● Selected excerpt

▶

Disaster Recovery Plan Checklist

Quarterly disaster recovery readiness workflow for IT operations and MSP teams. Covers BIA refresh, backup integrity verification, restore drills, tabletop exercises, business continuity validation, and the post-incident response sequenc...

Use this workflow

Preparation and Planning

Inventory tier-1 systems with RTO and RPO
- Pull the application inventory from the CMDB or RMM and tag each system with its RTO, RPO, and dependency tree. Common gotcha: shadow SaaS tools the business owns directly never make it onto the DR list, then become the loudest complaint during an outage. Attach the spreadsheet or export.
Collects file
Confirm the DR team roster and on-call rotation
- Verify each DR role has a primary and backup named — incident commander, comms lead, infrastructure lead, identity lead, vendor liaison. Cross-check PagerDuty or Opsgenie schedules for gaps. People leave; rosters drift.
Refresh the out-of-band communication tree
- Personal phone numbers, SMS group, Signal channel, and a non-corporate email — anything that does not depend on M365 or the corporate network being up. The first failure mode of in-band comms is that the platform itself is the incident.
Update the business impact analysis
- Walk the BIA with department leads to recalibrate revenue impact per hour, regulatory exposure (HIPAA, PCI, SOX), and customer-facing SLAs. Numbers older than 12 months are stale.
Verify vendor support contracts and escalation SLAs
- Confirm active contracts with the backup vendor (Veeam, Datto, Rubrik), the firewall vendor, the ISP, and any colo or DR-as-a-Service provider. Capture support phone numbers, account IDs, and named escalation contacts in the runbook — not in someone's inbox.

◀

● Data excerpts

▶

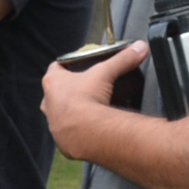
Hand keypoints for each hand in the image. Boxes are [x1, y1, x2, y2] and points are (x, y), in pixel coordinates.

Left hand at [41, 42, 145, 159]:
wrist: (87, 132)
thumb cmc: (88, 98)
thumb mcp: (106, 72)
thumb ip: (122, 59)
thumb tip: (139, 47)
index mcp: (53, 83)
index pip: (55, 68)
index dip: (66, 67)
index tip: (76, 66)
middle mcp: (48, 103)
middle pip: (56, 92)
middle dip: (69, 91)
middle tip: (86, 90)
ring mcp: (53, 124)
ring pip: (60, 114)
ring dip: (72, 113)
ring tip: (89, 112)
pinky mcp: (62, 141)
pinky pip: (68, 134)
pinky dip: (77, 131)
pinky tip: (90, 130)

◀

● Task set
a) Please rewrite the part of the disaster recovery checklist that opens with the words containing "Inventory tier-1 systems" and closes with "leave; rosters drift.", changing "CMDB" to "asset database".
b) Decide whether each statement agrees with the disaster recovery checklist, answering yes or no and quoting the words that settle it. (i) Business impact figures more than a year old are treated as stale. (ii) The out-of-band communication tree should run on M365. (iii) Named escalation contacts for vendors belong in someone's inbox.
c) Pick up the disaster recovery checklist after its final line and keep writing it.
The rows aren't needed for anything here.

● Answers for this exercise
a)
Inventory tier-1 systems with RTO and RPO
- Pull the application inventory from the asset database or RMM and tag each system with its RTO, RPO, and dependency tree. Common gotcha: shadow SaaS tools the business owns directly never make it onto the DR list, then become the loudest complaint during an outage. Attach the spreadsheet or export.
Collects file
Confirm the DR team roster and on-call rotation
- Verify each DR role has a primary and backup named — incident commander, comms lead, infrastructure lead, identity lead, vendor liaison. Cross-check PagerDuty or Opsgenie schedules for gaps. People leave; rosters drift.

b)
(i) Yes: "Numbers older than 12 months are stale."
(ii) No: "anything that does not depend on M365 or the corporate network being up."
(iii) No: "in the runbook — not in someone's inbox."

c)
Backup and Recovery Verification

Verify nightly backup jobs in the backup console
- Open Veeam, Datto, or whichever backup platform is in use and confirm last-30-day success rate per job. Investigate every yellow and red. A green dashboard with quietly failing jobs is the most common DR failure mode.
Confirm 3-2-1 with an immutable offsite copy
- Three copies, two media, one offsite — and at least one immutable (object lock, write-once tape, or a separate cloud account that production credentials cannot reach). Ransomware that finds the backup share encrypts the backups too; immutability is the only durable defense.
Run a restore drill into an isolated VLAN
- Pick one tier-1 system and restore it end-to-end into a network-isolated recovery VLAN — VM, application, database, dependencies. Time the restore against documented RTO. The point is not that the backup file exists; the point is that the system boots and the data is consistent.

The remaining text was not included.